Forty-eight hours after its first story appeared the Star ran an story under the by-line of Dave Helling and Judy Thomas which talked about alleged shooter F. Glenn Miller’s prominence in “ultra-conservative” political circles. It’s not that big a jump to blame it on conservatives in general, as well as the Republican Party and its adherents in particular.
I went on-line and found dozens of images posted by Occupy Wall Street on its website.
The movement clearly has an open and pronounced anti-Semitic aspect but has been publicly embraced by prominent Democratic office holders, including President Obama and former Speaker of The House Nancy Pelosi. The Democratic Congressional Campaign Committee even solicited petitions expressing their party’s solidarity with the Occupy movement.
As far as I know, no Republican office holder (except David Duke, who was expelled from the party) has endorsed white supremacist/Aryan groups or Klan groups or even expressed sympathy with their goals, yet we bear the onus as a political philosophy for hate crimes committed in those groups’ names.

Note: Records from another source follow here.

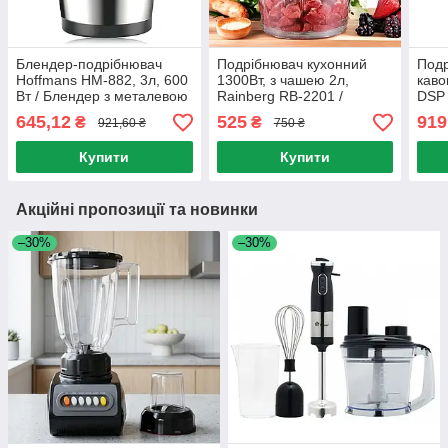
Блендер-подрібнювач
Подрібнювач кухонний
Подр
Hoffmans HM-882, 3л, 600
1300Вт, з чашею 2л,
каво
Вт / Блендер з металевою
Rainberg RB-2201 /
DSP 
чашею / Подрібнювач для
Блендер подрібнювач /
Кухо
645,12
525
919
₴
₴
921,60 ₴
750 ₴
кухні
Подрібнювач для кухні
блен
Купити
Купити
Акційні пропозиції та новинки
–30%
–30%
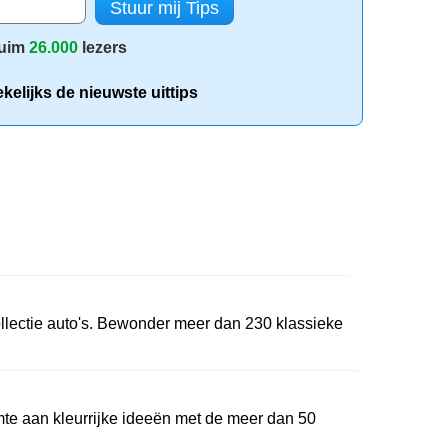
uim
26.000
lezers
elijks de nieuwste uittips
lectie auto's. Bewonder meer dan 230 klassieke
mte aan kleurrijke ideeën met de meer dan 50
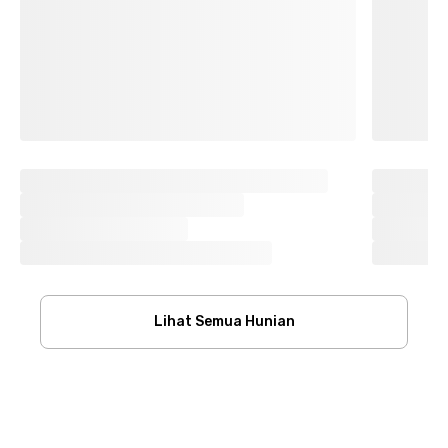
Lihat Semua Hunian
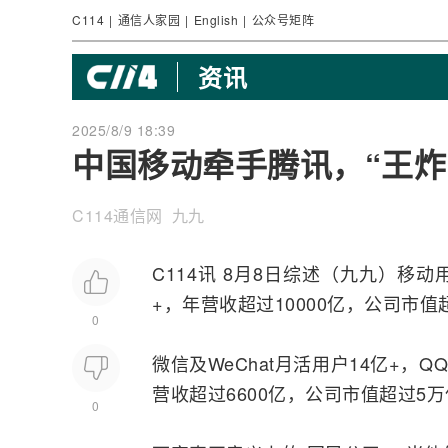
C114
|
通信人家园
|
English
|
公众号矩阵
资讯
2025/8/9 18:39
中国移动牵手腾讯，“王炸
C114通信网 九九
C114讯 8月8日综述（九九）移动
+，年营收超过10000亿，公司市值
0
微信及WeChat月活用户14亿+，
营收超过6600亿，公司市值超过5
0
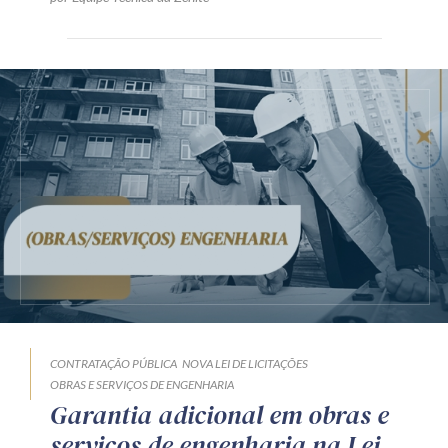
CONTRATAÇÃO PÚBLICA
NOVA LEI DE LICITAÇÕES
OBRAS E SERVIÇOS DE ENGENHARIA
Garantia adicional em obras e
serviços de engenharia na Lei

The other thing that struck me anew is that there really is a convergence between extremists of supposedly diametrically opposed views if you go far enough out on the fringes. Thus you have the late Gore Vidal, a “progressive” in most people’s view, writing favorably about the Oklahoma City terrorist Timothy McVeigh, whom he befriended in prison while McVeigh was awaiting execution. Thus you have David Duke and the Klan endorsing the Occupy movement.
The human urge to find convenient scapegoats for society’s ills is universal and creates unlikely political allies, no matter how far-fetched and irrational the reasoning for placing the blame.
And it clearly exists at 18th and Grand.